Hello everyone, may I join the thread? I’ve name changed but I’ve been on MN a good while. I mostly hang out in AIBU and recognise – and posted on – both the threads mentioned recently, about the daughter with the BPD diagnosis and the woman who couldn’t cope with her sister anymore. Glad to have found you all.
I've operated on the basis of a self-diagnosis for some while. I learned most of what I know about ASD from MN and links posted on MN and recognised myself and my various challenges immediately I started reading – such a relief after years of not really understanding what my problem was. I guess this is probably a common path. I'd like a formal diagnosis but there are no NHS options for adults in my area and money is too tight at the moment for private. I’d like the validation of a diagnosis but also the option to get support for the things I'm struggling with without the risk of being pigeonholed into a mental health category.

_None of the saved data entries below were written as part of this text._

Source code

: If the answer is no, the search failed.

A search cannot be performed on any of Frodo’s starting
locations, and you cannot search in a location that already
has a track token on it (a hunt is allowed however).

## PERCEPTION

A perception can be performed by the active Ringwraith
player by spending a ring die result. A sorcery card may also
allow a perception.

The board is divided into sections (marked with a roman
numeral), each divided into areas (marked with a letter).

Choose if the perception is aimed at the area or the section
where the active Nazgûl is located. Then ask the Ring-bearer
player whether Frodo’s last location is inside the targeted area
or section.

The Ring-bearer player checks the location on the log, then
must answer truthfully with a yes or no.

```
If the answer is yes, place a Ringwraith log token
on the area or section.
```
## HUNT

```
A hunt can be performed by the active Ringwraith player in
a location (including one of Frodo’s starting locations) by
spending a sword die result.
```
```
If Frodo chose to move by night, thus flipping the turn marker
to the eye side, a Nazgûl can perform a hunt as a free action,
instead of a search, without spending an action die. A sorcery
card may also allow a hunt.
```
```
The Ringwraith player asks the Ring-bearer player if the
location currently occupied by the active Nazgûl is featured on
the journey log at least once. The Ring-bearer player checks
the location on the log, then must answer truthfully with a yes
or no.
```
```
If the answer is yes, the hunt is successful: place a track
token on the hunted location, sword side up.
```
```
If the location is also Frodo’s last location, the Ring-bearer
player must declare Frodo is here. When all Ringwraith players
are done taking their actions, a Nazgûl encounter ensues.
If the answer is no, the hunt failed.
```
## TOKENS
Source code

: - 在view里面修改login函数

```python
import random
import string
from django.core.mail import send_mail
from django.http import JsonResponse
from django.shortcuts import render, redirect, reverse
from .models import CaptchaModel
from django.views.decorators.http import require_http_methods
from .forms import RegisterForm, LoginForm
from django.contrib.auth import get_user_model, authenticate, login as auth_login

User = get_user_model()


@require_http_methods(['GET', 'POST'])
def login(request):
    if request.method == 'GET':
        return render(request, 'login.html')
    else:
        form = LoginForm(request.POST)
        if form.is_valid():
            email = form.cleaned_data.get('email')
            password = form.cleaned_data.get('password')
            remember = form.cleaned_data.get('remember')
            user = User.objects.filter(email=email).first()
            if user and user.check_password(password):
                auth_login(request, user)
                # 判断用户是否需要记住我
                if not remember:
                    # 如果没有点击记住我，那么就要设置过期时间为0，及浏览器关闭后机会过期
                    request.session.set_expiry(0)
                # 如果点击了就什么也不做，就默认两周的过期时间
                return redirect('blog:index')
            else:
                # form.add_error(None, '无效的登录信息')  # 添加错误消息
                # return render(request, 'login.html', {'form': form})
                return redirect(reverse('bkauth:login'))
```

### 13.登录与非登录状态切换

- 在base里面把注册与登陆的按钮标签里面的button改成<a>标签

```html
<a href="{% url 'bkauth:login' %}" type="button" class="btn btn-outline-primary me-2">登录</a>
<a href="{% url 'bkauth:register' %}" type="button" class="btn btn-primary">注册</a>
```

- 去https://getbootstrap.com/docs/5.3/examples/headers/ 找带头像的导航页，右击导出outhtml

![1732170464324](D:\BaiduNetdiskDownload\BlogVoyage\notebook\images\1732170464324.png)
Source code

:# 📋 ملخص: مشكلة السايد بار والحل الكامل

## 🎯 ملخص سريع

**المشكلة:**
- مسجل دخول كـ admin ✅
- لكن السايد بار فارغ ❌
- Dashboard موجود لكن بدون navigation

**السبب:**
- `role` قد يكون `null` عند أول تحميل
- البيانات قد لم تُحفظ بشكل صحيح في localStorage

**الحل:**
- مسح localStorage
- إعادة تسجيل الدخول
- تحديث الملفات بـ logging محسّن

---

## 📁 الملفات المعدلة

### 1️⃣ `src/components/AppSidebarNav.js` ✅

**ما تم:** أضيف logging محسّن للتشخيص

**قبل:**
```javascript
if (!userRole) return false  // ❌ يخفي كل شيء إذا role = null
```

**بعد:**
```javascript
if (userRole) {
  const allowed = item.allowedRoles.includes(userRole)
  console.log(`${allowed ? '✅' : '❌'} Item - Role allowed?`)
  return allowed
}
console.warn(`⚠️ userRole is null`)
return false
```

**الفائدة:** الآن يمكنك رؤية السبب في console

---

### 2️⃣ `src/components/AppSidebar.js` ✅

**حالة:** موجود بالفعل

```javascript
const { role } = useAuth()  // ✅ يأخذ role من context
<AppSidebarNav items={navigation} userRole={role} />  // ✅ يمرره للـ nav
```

I think I may be burning out. I'm middle aged and have masked my issues for years, more successfully in some circumstances than others. I fake it constantly. My immediate family know about my self-diagnosis but very few others. The few people I told reacted with scepticism, so I stopped telling people but it means the fakery is constant, and I often feel like a loser when I can see people wondering what’s wrong with me but I don’t feel able to tell them. Recently, I've found it harder and harder to keep on an even keel. ‘Difficult’ people make me fall to bits, particularly passive aggressive people. I can’t engage with them on their own terms – I can’t behave in a nuanced, manipulative way, it’s not in my skillset. I end up melting down spectacularly from the frustration of someone who is being rude and obstructive in a polite and civilised way. It looks like a tantrum to the outside eye, or a woman on the edge of a nervous breakdown. I remember similar incidents as a child and adolescent, but as an adult I learned to cover it all up and lately I seem to be losing that skill and it scares me. I’m scared of losing what I’ve accomplished, my career, my family, if I can’t get this under control, and sometimes I’m just scared of the sheer intensity of my meltdowns.
Sorry for the long post. I just wanted to vent tbh. I’ll figure it out, I guess. There doesn’t seem to be much out there about autistic burnout. I'd be interested in other people’s experiences. Or actually, I’d just like to chat, as everything's feeling a bit hard atm.